Lawyers for Ghislaine Maxwell have released a photograph of the British socialite, who is in a US prison facing sex trafficking charges, showing her with a bruised face.
Maxwell, 59, who is accused of procuring underage girls for the convicted paedophile Jeffrey Epstein to abuse, has been in jail since last year while awaiting trial. She denies the allegations. Since her arrest last summer, she has only been seen in court sketches during hearings.
The photo was included in a letter filed on Thursday to a New York judge by her attorney Bobbi Sternheim, who suggests Maxwell was injured while having to cover her eyes with a sock or towel at night because guards at the Metropolitan Detention Center (MDC) in Brooklyn repeatedly flash light in her cell every 15 minutes to make sure she is breathing.
In the letter addressed to Judge Alison J Nathan, Sternheim wrote: Last night, she was confronted by MDC staff due to a visible bruise over her left eye.
No guard addressed the bruise until Ms Maxwell, who has no mirror, caught a reflection of her aching eye in the glean of a nail clipper.
At that point, MDC staff confronted Ms Maxwell regarding the source of the bruise, threatening to place her in the SHU [special housing unit] if she did not reveal how she got it.
Sternheim went on to add that guards at the prison put inmates in the special housing unit if they have been injured or subjected to abuse by other inmates.
While Ms Maxwell is unaware of the cause of the bruise, as reported to medical and psych staff, she has grown increasingly reluctant to report information to the guards for fear of retaliation, discipline, and punitive chores, Sternheim added.
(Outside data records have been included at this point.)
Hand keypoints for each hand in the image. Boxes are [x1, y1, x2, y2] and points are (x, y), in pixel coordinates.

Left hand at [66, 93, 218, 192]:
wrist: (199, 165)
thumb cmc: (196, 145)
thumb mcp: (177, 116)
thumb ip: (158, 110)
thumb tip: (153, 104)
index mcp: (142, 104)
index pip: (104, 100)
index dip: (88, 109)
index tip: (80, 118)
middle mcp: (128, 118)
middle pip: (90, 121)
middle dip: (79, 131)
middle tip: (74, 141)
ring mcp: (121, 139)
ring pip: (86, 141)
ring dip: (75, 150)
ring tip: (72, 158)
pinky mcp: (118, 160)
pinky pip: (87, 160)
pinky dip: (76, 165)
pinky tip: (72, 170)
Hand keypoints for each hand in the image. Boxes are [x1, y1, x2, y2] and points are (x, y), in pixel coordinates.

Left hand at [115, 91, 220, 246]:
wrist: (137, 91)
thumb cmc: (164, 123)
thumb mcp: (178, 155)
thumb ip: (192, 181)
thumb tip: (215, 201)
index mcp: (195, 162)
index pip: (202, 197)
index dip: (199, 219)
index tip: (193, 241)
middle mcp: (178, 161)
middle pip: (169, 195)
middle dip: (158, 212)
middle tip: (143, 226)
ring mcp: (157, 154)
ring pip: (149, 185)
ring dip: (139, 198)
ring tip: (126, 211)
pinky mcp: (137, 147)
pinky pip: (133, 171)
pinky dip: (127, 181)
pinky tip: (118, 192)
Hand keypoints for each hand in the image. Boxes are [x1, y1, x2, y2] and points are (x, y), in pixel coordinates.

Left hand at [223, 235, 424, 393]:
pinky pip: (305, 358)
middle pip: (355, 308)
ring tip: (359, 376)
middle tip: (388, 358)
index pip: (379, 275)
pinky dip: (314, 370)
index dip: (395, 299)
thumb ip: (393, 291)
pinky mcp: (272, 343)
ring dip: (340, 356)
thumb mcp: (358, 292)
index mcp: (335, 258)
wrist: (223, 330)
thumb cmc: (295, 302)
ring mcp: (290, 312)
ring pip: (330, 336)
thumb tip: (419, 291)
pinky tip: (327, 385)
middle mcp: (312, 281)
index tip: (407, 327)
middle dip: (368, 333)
Her legal team have alleged she was being held in worse conditions and treated differently to other inmates in the prison due to the Epstein Effect, saying she is being scapegoated for Epsteins crimes following his suicide in prison last year.
They have also claimed during a recent appeal for bail that Maxwell is being treated as if she is a suicide risk even though she is not one. Her lawyers requested last week that guards no longer check on her through the night.
Judge Nathan on Thursday ordered that the government to find out if Maxwell is being subjected to flashlight surveillance every 15 minutes at night or any other atypical flashlight surveillance.
If so, the judge said, the government should explain the basis for this and whether she could be provided with an eye covering if necessary.
On Tuesday, Maxwell lost her latest bail hearing on the grounds that she is a flight risk, and so will probably remain in jail until her trial in July.